Anders als seine Nachfolgerin war von Stenglin für die Bundesbank auch im Ausland tätig – etwa als Repräsentant der Bundesbank in Italien oder als Vize-Exekutivdirektor beim Internationalen Währungsfonds. In beiden Fällen war das Timing perfekt – zumindest wenn man Freude an delikaten diplomatischen Aufgaben und hitzigen politischen Kontroversen hat. In Rom war von Stenglin, als die Erfüllung der Kriterien für die Mitgliedschaft in der Währungsunion überprüft wurde – und neben Belgien vor allem Italien wegen des hohen Schuldenstands kritisch beäugt wurde. Die Legende ist überliefert, dass von Stenglin den damaligen Bundesbankpräsidenten Hans Tietmeyer bei seinen Gesprächen in Rom mit einem kleinen Fiat von Ort zu Ort chauffiert hat. Beim IWF in Washington war der passionierte Hobbyruderer dann wiederum pünktlich in den Hochzeiten der Staatsschuldenkrise. Zur Erinnerung: Die ersten Unterstützungsprogramme für Griechenland enthielten noch umfangreiche IWF-Tranchen.

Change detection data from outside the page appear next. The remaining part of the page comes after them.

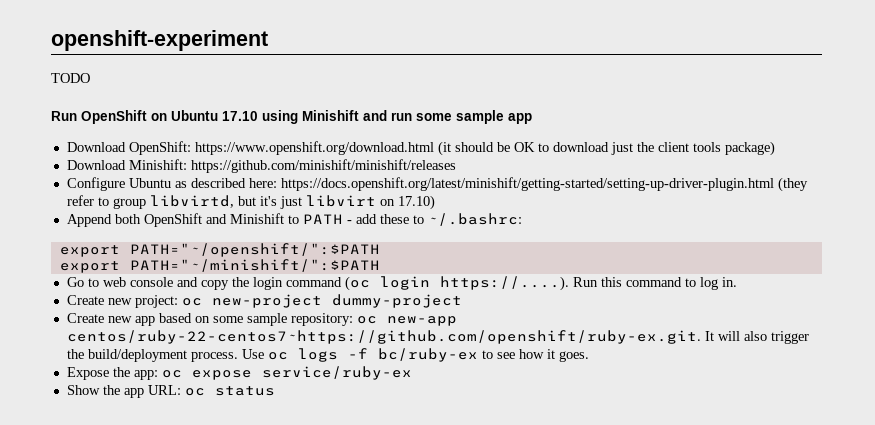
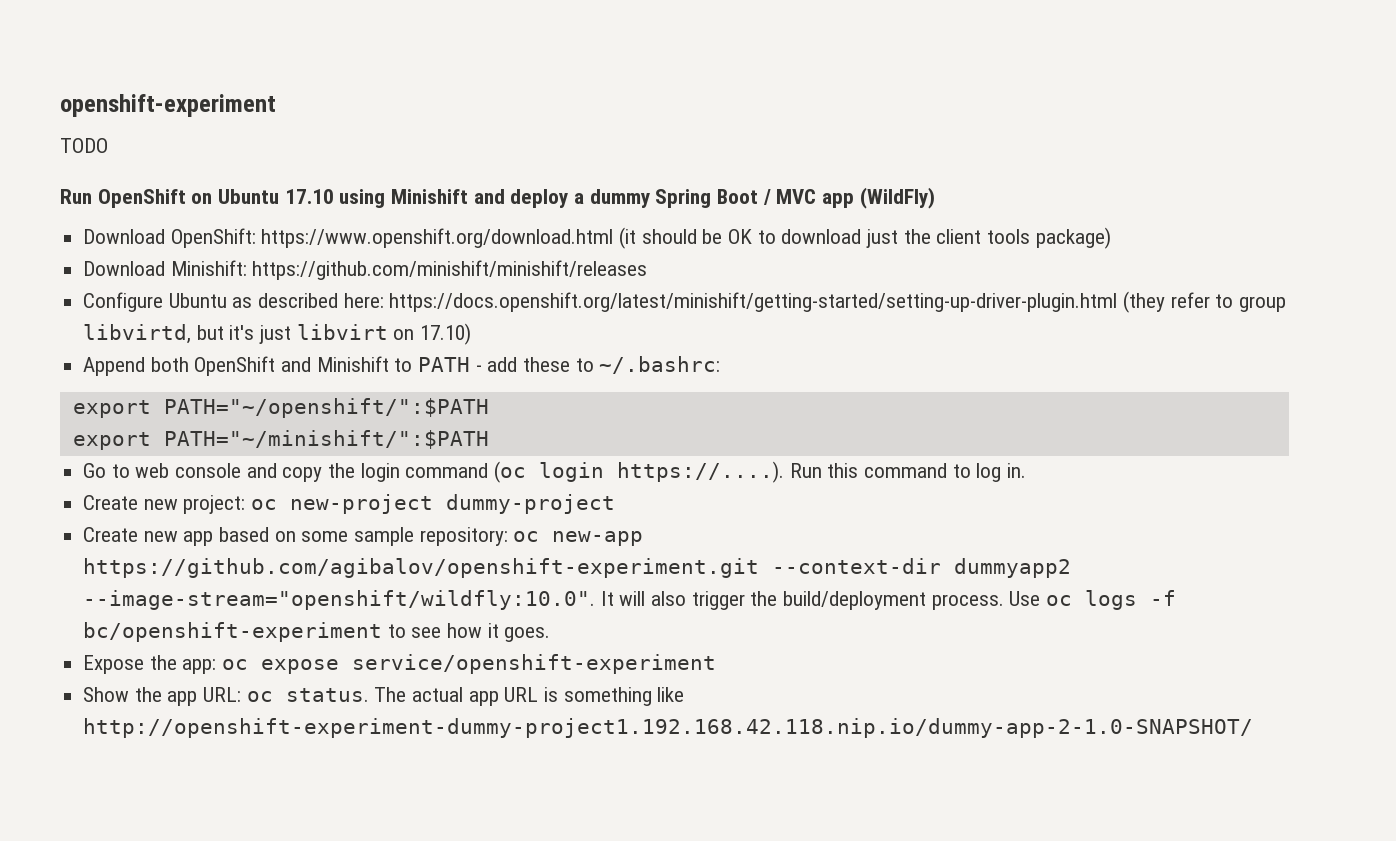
[391,110,532,124] run some sample app -> [510,187,935,209] deploy a dummy Spring Boot / MVC app (WildFly)
[66,330,701,344] centos/ruby-22-centos7~https://github.com/openshift/ruby-ex.git. -> [83,558,1072,578] [83,590,596,610] https://github.com/agibalov/openshift-experiment.git --context-dir dummyapp2 --image-stream="openshift/wildfly:10.0".
[377,348,478,362] bc/ruby-ex -> [83,622,383,642] bc/openshift-experiment
[261,366,412,380] service/ruby-ex -> [352,654,717,674] service/openshift-experiment
[214,386,275,396] status -> [285,687,685,706] [83,718,1254,738] status. The actual app URL is something like http://openshift-experiment-dummy-project1.192.168.42.118.nip.io/dummy-app-2-1.0-SNAPSHOT/

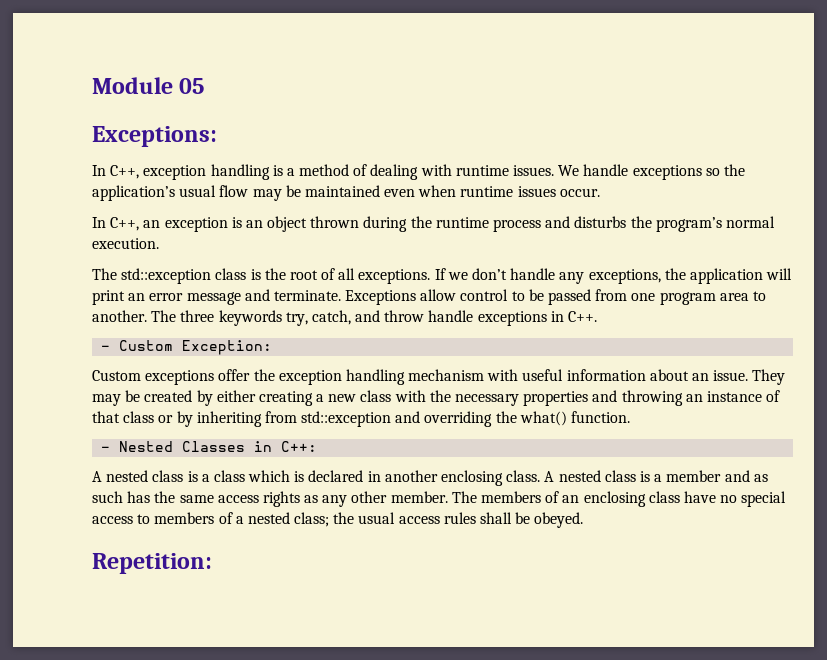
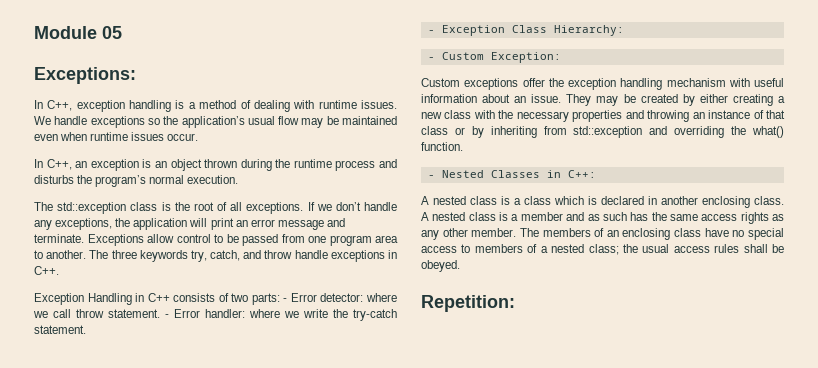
(598, 316) none -> [34,293,397,305] [33,309,397,321] [34,325,86,334] [427,25,624,36] // Exception Handling in C++ consists of two parts: - Error detector: where we call throw statement. - Error handler: where we write the try-catch statement. // - Exception Class Hierarchy:

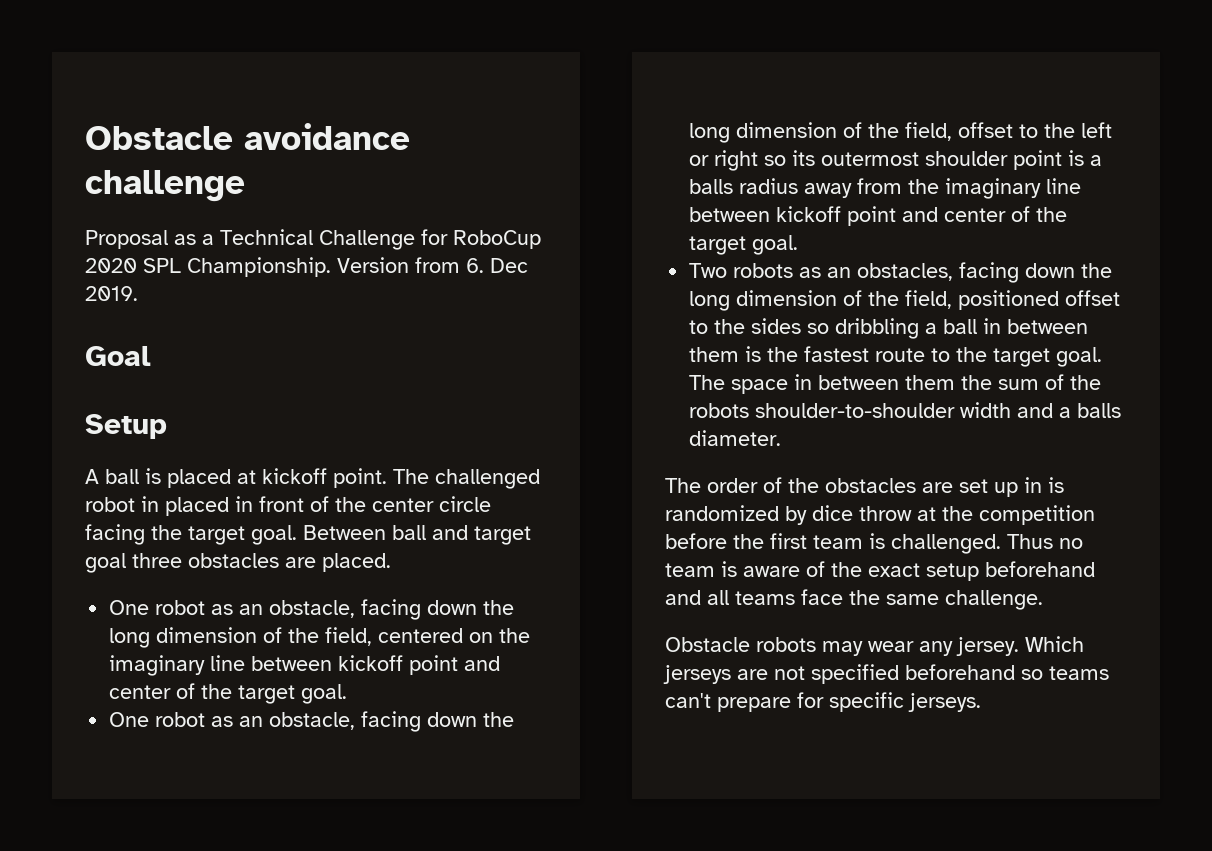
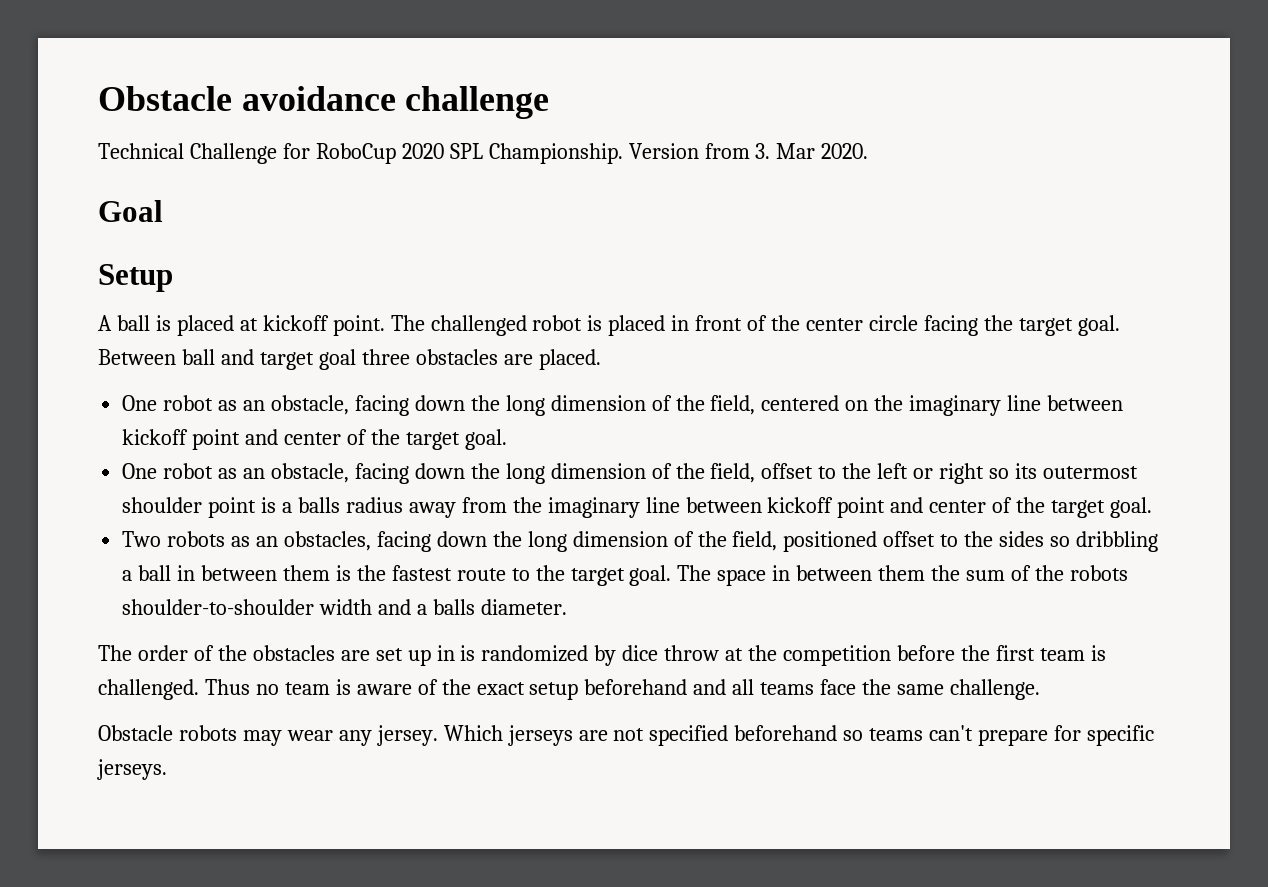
[85,230,214,249] Proposal as a -> (550, 102) none
[466,258,528,273] [85,286,138,301] 6. Dec 2019. -> [755,143,869,159] 3. Mar 2020.
[141,496,159,512] in -> [587,315,603,331] is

Als „Botschafter der Bundesbank“ würdigte Niedersachsens Ministerpräsident Stephan Weil die gut elf Jahre von Stenglins an der Spitze der Hauptverwaltung. Gemeinsam mit Nagel zollte Weil dem scheidenden Präsidenten Respekt für dessen unermüdliche Aktivität. Es sei ihm berichtet worden, dass von Stenglin über die gesamte Amtszeit hinweg nicht eine einzige Teilnahme an einer Veranstaltung abgesagt habe, zu der er eingeladen wurde, um die Bundesbank zu repräsentieren, erzählte Nagel. Das sei ihm selbst nicht gelungen – und er sei gerade erst knapp drei Monate im Amt.